Segundo essa hipótese, a chegada teria ocorrido há cerca de
12 mil anos. Hoje, essa teoria está descreditada, por causa de novas
descobertas arqueológicas, como o sítio Monte Verde, no Chile, onde foram
encontrados resquícios humanos com mais de 12.500 anos - anteriores, portanto,
à cultura Clóvis.
Em novembro deste ano, um grupo internacional de
pesquisadores, do qual fez parte o brasileiro André Strauss, da Universidade de
São Puulo (USP), publicou um artigo propondo um novo modelo. De acordo com ele,
todos os indígenas das Américas descendem de uma única população que chegou ao
Novo Mundo vinda do leste asiático, através do estreito de Bering, há cerca de
20 mil anos.
Segundo esta hipótese, há 16 mil anos essa população
primária se dispersou rapidamente por todo o continente americano, tendo
alcançado até mesmo o sul do Chile há cerca de 14 mil anos.
"Em algumas regiões do continente, como no sul do
Brasil, esses grupos originários permaneceram majoritariamente inalterados até
o contato europeu - caracterizando uma impressionante continuidade
demográfica", disse Strauss, na ocasião.
Agora, ele classifica o estudo divulgado hoje de
"sólido e da mais alta qualidade", cujos resultados "são
convergentes" com a hipótese do seu grupo.
"Numa perspectiva mais ampla, os dois trabalhos indicam
que houve um único evento fundador das populações nativas americanas",
diz.
Pinotti reconhece que o trabalho de que participou não acaba
com as dúvidas e as incerteza sobre a chegada dos primeiros americanos.
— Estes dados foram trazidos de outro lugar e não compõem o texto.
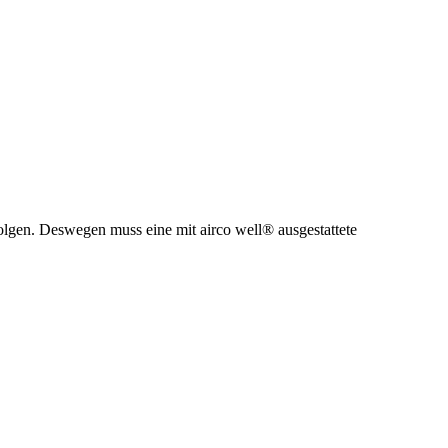
gen. Deswegen muss eine mit airco well® ausgestattete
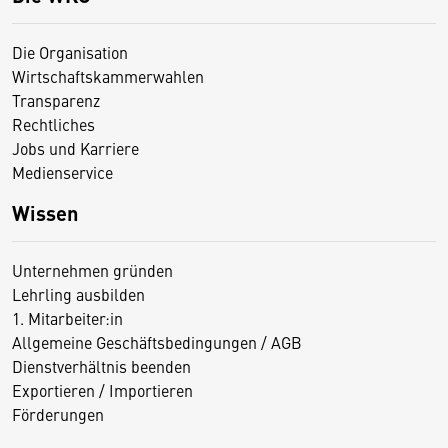
Die Organisation
Wirtschaftskammerwahlen
Transparenz
Rechtliches
Jobs und Karriere
Medienservice
Wissen
Unternehmen gründen
Lehrling ausbilden
1. Mitarbeiter:in
Allgemeine Geschäftsbedingungen / AGB
Dienstverhältnis beenden
Exportieren / Importieren
Förderungen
"Quanto mais olhamos, mais complexa a situação
fica", diz. "Já há especialistas que agora até contestam à rota
costeira, e dizem ser possível uma chegada por terra inicial. Temos algumas
certezas, no entanto, como a origem asiática e uma ocupação pré-Clóvis. Mas
nada que uma ponta de flecha em um lugar errado ou uma datação mais precisa de
um osso não possam colocar tudo abaixo."